Comentário

Uma década de militarização

Maurício Miguel
Passaram dez anos sobre a decisão do Conselho Europeu de Colónia (Alemanha) de criar a chamada Política Europeia de Segurança e Defesa (PESD), na sequência do desenvolvimento do processo da Política Externa e de Segurança Comum.
Este processo recebeu um impulso essencial na Cimeira entre a França e a Grã-Bretanha que se realizou em Saint-Malo em 1998, onde as duas principais potências militares da UE limaram diferenças sobre qual o papel que estaria reservado à militarização da UE no quadro de relações com a NATO e os EUA.
Ao longo destes anos foi ganhando forma e robustez uma acção militarista da UE, desfazendo as ilusões de alguns que viam neste desenvolvimento uma forma de contrapoder à NATO e aos EUA. Cedo se evidenciou que o objectivo não era fazer frente aos EUA nem à sua hegemonia sobre a Europa ocidental, mas antes concertar estratégias na re-arrumação de forças após o desaparecimento da União Soviética e do campo socialista da Europa.

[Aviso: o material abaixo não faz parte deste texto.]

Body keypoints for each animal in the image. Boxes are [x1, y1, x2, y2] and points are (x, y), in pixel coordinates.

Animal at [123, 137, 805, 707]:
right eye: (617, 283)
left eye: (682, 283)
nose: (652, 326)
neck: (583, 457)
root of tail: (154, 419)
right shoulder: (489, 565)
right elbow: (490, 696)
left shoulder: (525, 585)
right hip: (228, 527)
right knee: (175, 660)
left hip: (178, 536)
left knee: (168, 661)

Os EUA deram o seu aval ao que consideraram ser um complemento ao desenvolvimento estratégico da NATO, quer na Europa, onde se apontaram baterias para Leste no cerco à Rússia, quer no resto do mundo.

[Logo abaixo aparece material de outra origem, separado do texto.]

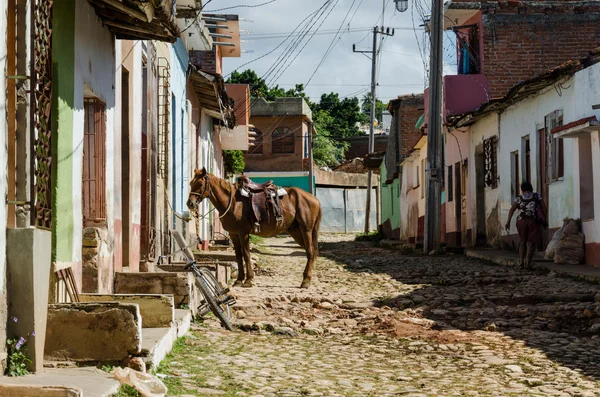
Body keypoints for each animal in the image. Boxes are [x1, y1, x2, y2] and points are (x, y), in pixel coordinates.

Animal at [188, 167, 322, 288]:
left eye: (200, 184)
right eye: (190, 183)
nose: (190, 204)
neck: (233, 203)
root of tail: (314, 199)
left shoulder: (243, 233)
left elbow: (247, 254)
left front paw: (248, 280)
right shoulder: (233, 234)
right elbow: (238, 256)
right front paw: (239, 280)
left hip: (306, 230)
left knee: (310, 251)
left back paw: (305, 281)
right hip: (296, 231)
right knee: (310, 251)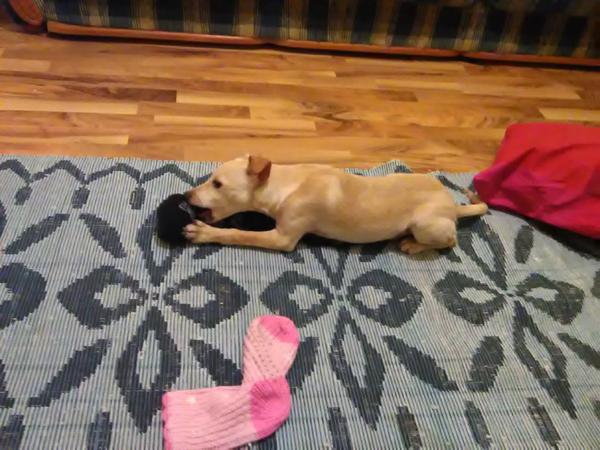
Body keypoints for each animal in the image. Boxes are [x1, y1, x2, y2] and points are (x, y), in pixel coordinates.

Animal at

O fim da década de 90 ficou marcado pela agressão à Jugoslávia e o seu desmembramento, servindo posteriormente como território de ensaio das primeiras missões militares da UE, em substituição das forças de ocupação da NATO, tanto na Bósnia-Herzegovina como no Kosovo. Criaram-se as chamadas componentes militares e «civis», eixos centrais da tentativa de justificar a ingerência e o intervencionismo. Foram criadas estruturas políticas e militares, nomeadamente um «Comité Militar» e um «Presidente do Comité Militar da UE», as quais são parte integrante, como o próprio nome indica, da subtracção de elementos fundamentais da soberania dos países da UE. Foram criados os já operacionais «Grupos de Intervenção Rápida», que resultam da disponibilização de forças militares por vários países. Está a ser desenvolvido o complexo industrial-militar através da Agência Europeia de Armamento e da criação do mercado interno do armamento com vista à coordenação dos investimentos e à facilitação das transferências entre os vários países. Foi estabelecido um acordo com a NATO com vista ao uso por parte da UE dos meios dessa organização (os acordos «Berlim +»). A geoestratégia das missões no âmbito da PESC/PESD foi alargada. Dos Balcãs passou-se para África, nomeadamente RD Congo, Somália, Chade, República Centro-Africana e Guiné-Bissau. E para a Ásia Central e Médio Oriente, nomeadamente o Iraque, Afeganistão e Geórgia. A violação da soberania tem sido um dos pilares centrais do desenvolvimento da militarização da UE. São disso exemplo as tentativas de estabelecer os primeiros protectorados na Bósnia-Herzegovina, onde a tutela da UE se está a eternizar, e no Kosovo onde a UE está a ajudar à violação do direito internacional, apoiando a autoproclamada independência da província Sérvia.
A revisão da Estratégia Europeia de Defesa está hoje na ordem do dia, aguardando as orientações que sairão da Cimeira da NATO em Abril próximo. Todas as declarações apontam no sentido de uma maior concertação entre a UE, a NATO e os EUA.
A emergência de novas potências no plano mundial e o aprofundamento da crise do capitalismo obrigam a uma redefinição de alianças e estratégias num quadro de incertezas sobre a manutenção da hegemonia dos EUA e da sua parceria com a UE na tentativa de recolonizar o planeta.
O PCP e a CDU sempre tiveram uma posição clara de rejeição do processo de militarização da UE, o qual consideram, a par do neoliberalismo e do federalismo, parte integrante do desenvolvimento do processo de integração capitalista da UE. São os únicos que alertam para o perigo do relançamento da corrida aos armamentos e denunciam o objectivo de concertação entre a UE e os principais pólos do imperialismo, nomeadamente os EUA. São os únicos que de uma forma clara apontam a sua contradição com a Constituição da República Portuguesa e combatem a subordinação das forças armadas portuguesas e da defesa nacional aos interesses das grandes potências da UE e da NATO. São o PCP e a CDU a única força política que exige uma clara ruptura com a militarização da UE, definindo como contributo fundamental para a construção de uma outra Europa e para o desenvolvimento de uma política de cooperação e de paz com todos os povos do mundo, a defesa da soberania e independência nacionais. Por tudo isto, no dia 7 de Junho, votamos pelo progresso e pela paz, votamos CDU.